Countrywide VIP program larger than disclosed: lawmaker
More than 40 employees at mortgage finance giants Fannie Mae and Freddie Mac received special perks on mortgage loans from Countrywide as part of its former CEO's special VIP program, a top Republican U.S. lawmaker said on Tuesday.
The program, known as Friends of Angelo for former CEO Angelo Mozilo, included more Fannie Mae and Freddie Mac employees than previously disclosed, said California Representative Darrell Issa, the top Republican on the House Oversight and Government Reform Committee and a vocal critic of the two enterprises.
Issa wrote to Fannie Mae and Freddie Mac's regulator, the Federal Housing Finance Agency, urging an investigation into the relationship between Countrywide, Fannie and Freddie as well as whether employees of the two firms seized by the government in 2008 may have violated their employee code of conduct.
I am also interested in whether you believe this matter should be referred to the U.S. Department of Justice, Issa wrote to FHFA General Counsel Alfred Pollard.
Issa said 42 employees from Fannie Mae and Freddie Mac received 153 loans from Countrywide from the late 1990s to the early 2000s.
It was already disclosed that former Fannie Mae CEOs Franklin Raines, Jim Johnson and Daniel Mudd received VIP loans. Former Fannie Mae Vice Chair Jamie Gorelick also received a VIP loan.
No new names were disclosed in the latest letter.
In one 2001 e-mail regarding Mudd's loan, a Countrywide employee cautioned another employee to understand the sensitivity of this deal.
We are already taking a loss and it would be horrible to add a service complaint on top and lose any benefit we generate, the employee wrote in the e-mail, provided to Reuters on Tuesday.
Issa said that e-mail showed Countrywide's true intent for giving special deals to top executives at Fannie Mae. At the time, Mudd was COO.
Under the guise of providing sweetheart loans to Fannie and Freddie executives, Countrywide was able to game the system at the expense of the American people and our nation's fiscal solvency, Issa said.
Countrywide was very cognizant, calculating and ultimately effective at furthering their bottom line by co-opting the very people who should have been acting as stewards of the mortgage market and instead swapped their responsibilities for VIP loans, Issa added.
In 1999, Countrywide signed a deal to sell billions of dollars of mortgages to Fannie Mae at a discounted rate, Issa wrote in the letter to Pollard.
The government seized Fannie Mae and Freddie Mac in late 2008 as losses from risky loans mounted. The two have thus far received more than $145 billion in taxpayer funds and that number is expected to continue to grow.

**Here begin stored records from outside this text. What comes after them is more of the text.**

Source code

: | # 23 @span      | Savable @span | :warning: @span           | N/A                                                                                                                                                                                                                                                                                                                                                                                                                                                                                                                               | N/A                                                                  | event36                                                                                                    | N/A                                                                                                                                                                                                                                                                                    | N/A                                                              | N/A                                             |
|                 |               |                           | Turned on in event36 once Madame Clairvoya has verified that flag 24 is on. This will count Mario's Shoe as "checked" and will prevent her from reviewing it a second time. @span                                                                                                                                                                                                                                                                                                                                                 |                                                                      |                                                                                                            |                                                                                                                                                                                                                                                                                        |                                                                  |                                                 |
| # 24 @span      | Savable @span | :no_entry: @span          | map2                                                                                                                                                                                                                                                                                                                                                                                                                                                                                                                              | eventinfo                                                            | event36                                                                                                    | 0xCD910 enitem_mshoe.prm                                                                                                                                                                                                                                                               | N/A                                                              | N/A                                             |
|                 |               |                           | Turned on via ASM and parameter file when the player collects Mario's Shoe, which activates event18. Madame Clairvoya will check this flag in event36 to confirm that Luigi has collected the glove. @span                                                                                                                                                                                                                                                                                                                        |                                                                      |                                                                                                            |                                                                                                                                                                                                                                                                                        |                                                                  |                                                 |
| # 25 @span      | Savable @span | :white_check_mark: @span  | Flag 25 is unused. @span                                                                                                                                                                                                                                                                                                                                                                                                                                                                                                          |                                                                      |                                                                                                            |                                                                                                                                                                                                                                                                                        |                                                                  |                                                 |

A Fannie Mae spokesman did immediately respond to a request for comment.
Freddie Mac spokesman Douglas Duvall said he could not comment on specific employees but we have an employee code of conduct that says employees can't solicit or accept discount prices or more favorable loan terms on the basis of their status as a Freddie Mac employee.
Countrywide Financial Corp was acquired by Bank of America in 2008.